## Begin Rows
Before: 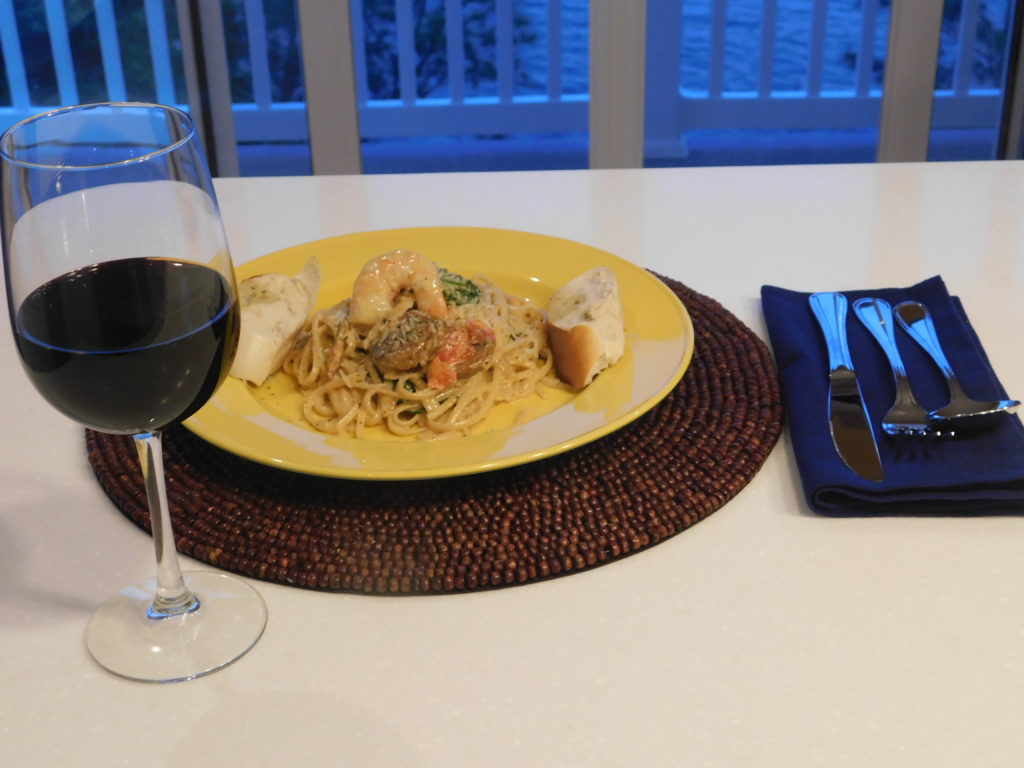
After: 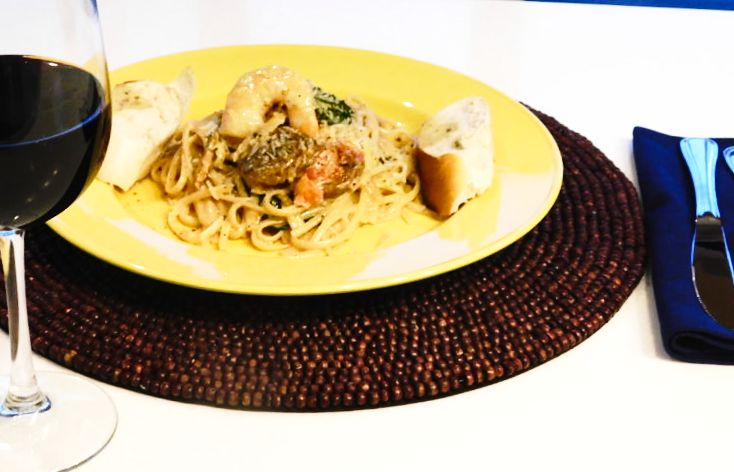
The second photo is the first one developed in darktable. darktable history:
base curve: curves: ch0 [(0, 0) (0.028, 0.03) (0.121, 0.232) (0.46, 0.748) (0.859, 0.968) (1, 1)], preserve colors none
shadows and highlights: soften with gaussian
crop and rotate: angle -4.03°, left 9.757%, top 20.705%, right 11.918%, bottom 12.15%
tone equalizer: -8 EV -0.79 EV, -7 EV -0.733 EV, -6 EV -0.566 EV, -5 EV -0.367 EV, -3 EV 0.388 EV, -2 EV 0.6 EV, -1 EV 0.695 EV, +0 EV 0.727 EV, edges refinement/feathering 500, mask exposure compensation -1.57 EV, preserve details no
## End Rows
▶ _What you are asked to do_
Please give the lines of all the items above as a Markdown table with the columns "Row" and "Content", numbering each line and leaving out blank lines. Leave the pictures out of the answer.

▶ _Exercise answer_
| Row | Content |
|---|---|
| 1 | Before:  |
| 2 | After:  |
| 3 | The second photo is the first one developed in darktable. darktable history: |
| 4 | base curve: curves: ch0 [(0, 0) (0.028, 0.03) (0.121, 0.232) (0.46, 0.748) (0.859, 0.968) (1, 1)], preserve colors none |
| 5 | shadows and highlights: soften with gaussian |
| 6 | crop and rotate: angle -4.03°, left 9.757%, top 20.705%, right 11.918%, bottom 12.15% |
| 7 | tone equalizer: -8 EV -0.79 EV, -7 EV -0.733 EV, -6 EV -0.566 EV, -5 EV -0.367 EV, -3 EV 0.388 EV, -2 EV 0.6 EV, -1 EV 0.695 EV, +0 EV 0.727 EV, edges refinement/feathering 500, mask exposure compensation -1.57 EV, preserve details no |